GOAL OF THE EXERCISE
Work out how many lines of the listing hold the string "getTask". Answer with that number alone.

INFORMATION SUPPLIED
-- Opening Marker --
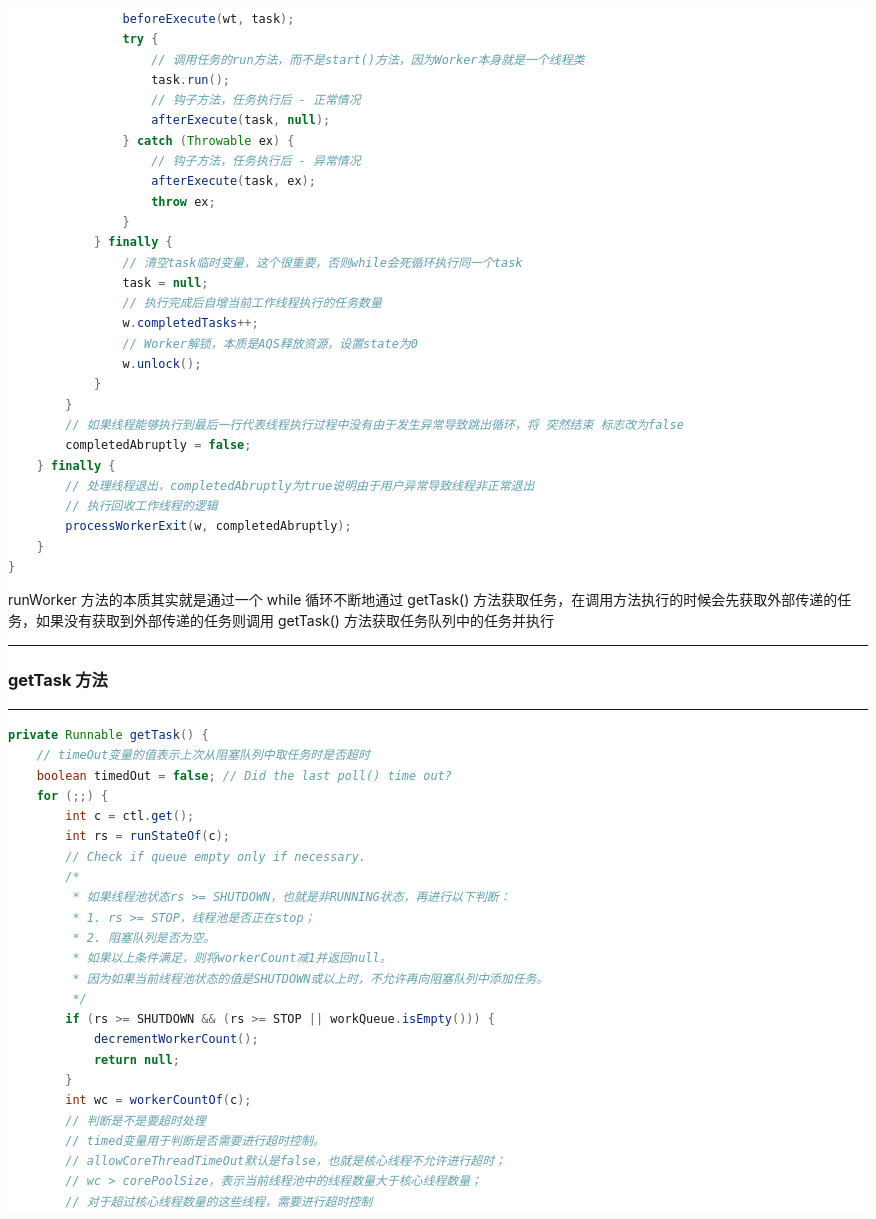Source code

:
 ```java
                beforeExecute(wt, task);
                try {
                    // 调用任务的run方法，而不是start()方法，因为Worker本身就是一个线程类
                    task.run();
                    // 钩子方法，任务执行后 - 正常情况
                    afterExecute(task, null);
                } catch (Throwable ex) {
                    // 钩子方法，任务执行后 - 异常情况
                    afterExecute(task, ex);
                    throw ex;
                }
            } finally {
                // 清空task临时变量，这个很重要，否则while会死循环执行同一个task
                task = null;
                // 执行完成后自增当前工作线程执行的任务数量
                w.completedTasks++;
                // Worker解锁，本质是AQS释放资源，设置state为0
                w.unlock();
            }
        }
        // 如果线程能够执行到最后一行代表线程执行过程中没有由于发生异常导致跳出循环，将 突然结束 标志改为false
        completedAbruptly = false;
    } finally {
        // 处理线程退出，completedAbruptly为true说明由于用户异常导致线程非正常退出
        // 执行回收工作线程的逻辑
        processWorkerExit(w, completedAbruptly);
    }
}
```

runWorker 方法的本质其实就是通过一个 while 循环不断地通过 getTask() 方法获取任务，在调用方法执行的时候会先获取外部传递的任务，如果没有获取到外部传递的任务则调用 getTask() 方法获取任务队列中的任务并执行

****

### getTask 方法

****

```java
private Runnable getTask() {
    // timeOut变量的值表示上次从阻塞队列中取任务时是否超时
    boolean timedOut = false; // Did the last poll() time out?
    for (;;) {
        int c = ctl.get();
        int rs = runStateOf(c);
        // Check if queue empty only if necessary.
        /*
         * 如果线程池状态rs >= SHUTDOWN，也就是非RUNNING状态，再进行以下判断：
         * 1. rs >= STOP，线程池是否正在stop；
         * 2. 阻塞队列是否为空。
         * 如果以上条件满足，则将workerCount减1并返回null。
         * 因为如果当前线程池状态的值是SHUTDOWN或以上时，不允许再向阻塞队列中添加任务。
         */
        if (rs >= SHUTDOWN && (rs >= STOP || workQueue.isEmpty())) {
            decrementWorkerCount();
            return null;
        }
        int wc = workerCountOf(c);
        // 判断是不是要超时处理
        // timed变量用于判断是否需要进行超时控制。
        // allowCoreThreadTimeOut默认是false，也就是核心线程不允许进行超时；
        // wc > corePoolSize，表示当前线程池中的线程数量大于核心线程数量；
        // 对于超过核心线程数量的这些线程，需要进行超时控制
```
-- Closing Marker --
EXERCISE OUTPUT
3